It's always been easy to start a ﬁght in an audiophile bar, pretty much from back when Edison invented the phonograph (well, his version of it, but that's a tale for another column). Back in those times, audiophiles (but they called them music-lovers back then) would argue about which needles sounded the best, the ones made of bamboo, or those made of steel. (And they did call them 'needles' back then... the word 'stylus' only came along many years later.)
When the phonogram was electrified, the opportunities to start ﬁghts in audiophile bars increased enormously. Direct drive vs. idler (rim) drive. Belt drive vs. direct drive. Triodes vs. pentodes. Valves vs. solid-state. Class-A vs. Class-AB. Class A vs. all the other amplifier Classes (Class-D, Class-H, Class-G, etc). Cassette vs. Elcaset. CD vs. MiniDisc.
And who could forget CD vs. LP? That one's still raging.
Then there was MiniDisc vs. DCC. The so-called 'Digital Compact Cassette' wins my double award for the worst format ever invented as well as the most short-lived format ever released. It was also probably solely responsible for Philips' downfall in the field of consumer electronics. To be accurate, I don't think anyone ever fought about DCC. Everyone except Philips could see that it was doomed even before the first (and almost only product) embodying it went on sale. Funnily enough a bar — or any place you can buy a beer — would be a good place to argue about DCC because although the audio technology failed, a related technology invented to manufacture the special record/play heads required by the DCC format is now used to manufacture the filters used to remove yeast particles from beer, which has resulted in clearer, better-tasting brews.
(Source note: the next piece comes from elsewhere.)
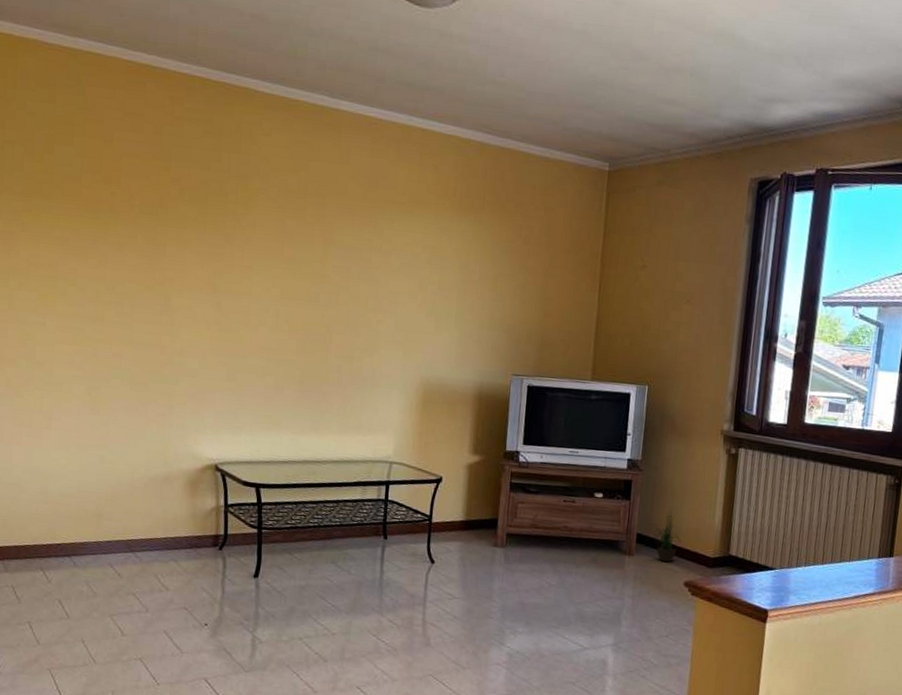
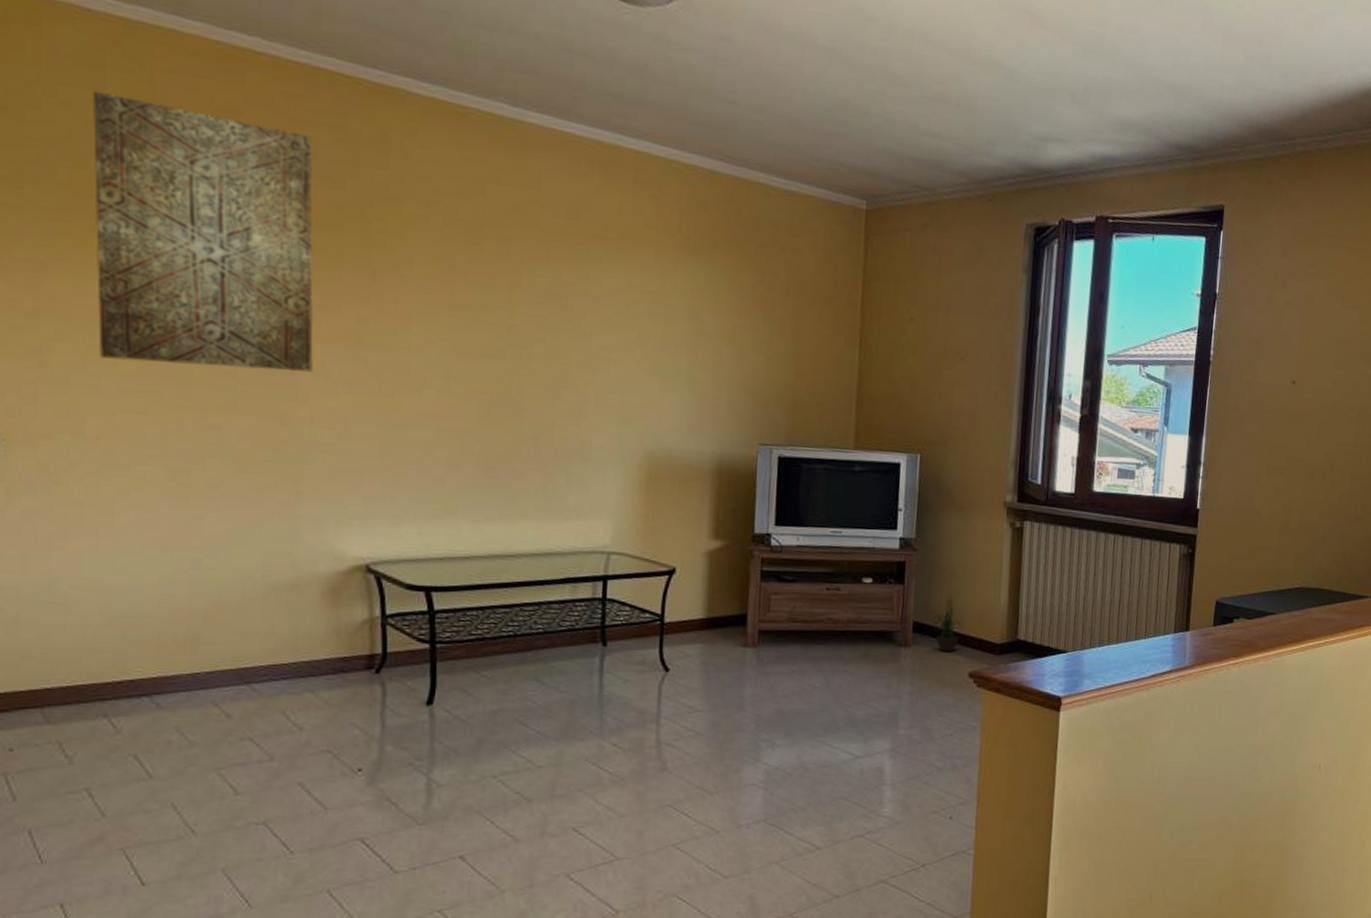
wall art: none [45,103,189,313] -> present [91,90,314,372]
But if you want to start a fight in an audiophile bar in 2018 you just need to stand up and yell out: 'I hate MQA!'
John Atkinson, the editor of Stereophile magazine, who's been refereeing audiophile bar ﬁghts for more than 35 years, says he has witnessed more angry arguments about MQA than just about any other subject. Google MQA and the first page will give you one link to a Forbes Magazine article saying how MQA is delivering 'Studio Quality sound' and another to an article on Linn Products' website titled 'MQA is Bad for Music. Here's why.' Click on another of the links and you'll get told that MQA is — and I quote: 'a method of digitally storing recorded music as a ﬁle that's small and convenient enough to download or stream without the sonic sacrifices traditionally associated with compressed ﬁles' and that when you play an MQA ﬁle, you'll hear music 'exactly as the mastering engineer heard it in the studio.' (Mmm, that one sounds eerily familiar.)
Jim Collinson, of Linn, explains MQA this way (paraphrased, because he takes two web pages to do it): 'You have to pay MQA for a licence to build recording equipment using the process. You can't make software that processes MQA without paying for a license. Artists have to pay to use the MQA logo. Service providers who stream MQA have to pay for a licence. Hi-ﬁ manufacturers selling MQA-compatible components have to pay for a licence.' Collinson's conclusion? 'MQA is an attempt to control and extract revenue from every part of the (music) supply chain.'
Supporters of MQA like to claim that MQA ﬁles can be played back without MQA-equipped equipment. John Siau of Benchmark Media Systems says this is true, but if you do, sound quality suffers. 'If you try to play MQA audio in an incompatible environment, you are left with 1–3 bits of semi-correlated pseudo-random noise,' he writes on his website, adding 'that has the potential to diminish your experience.' You can read Siau's technical analysis of MQA at www.tinyurl.com/siaumqa. And I'd suggest reading it carefully before you pick your next ﬁght in an audiophile bar.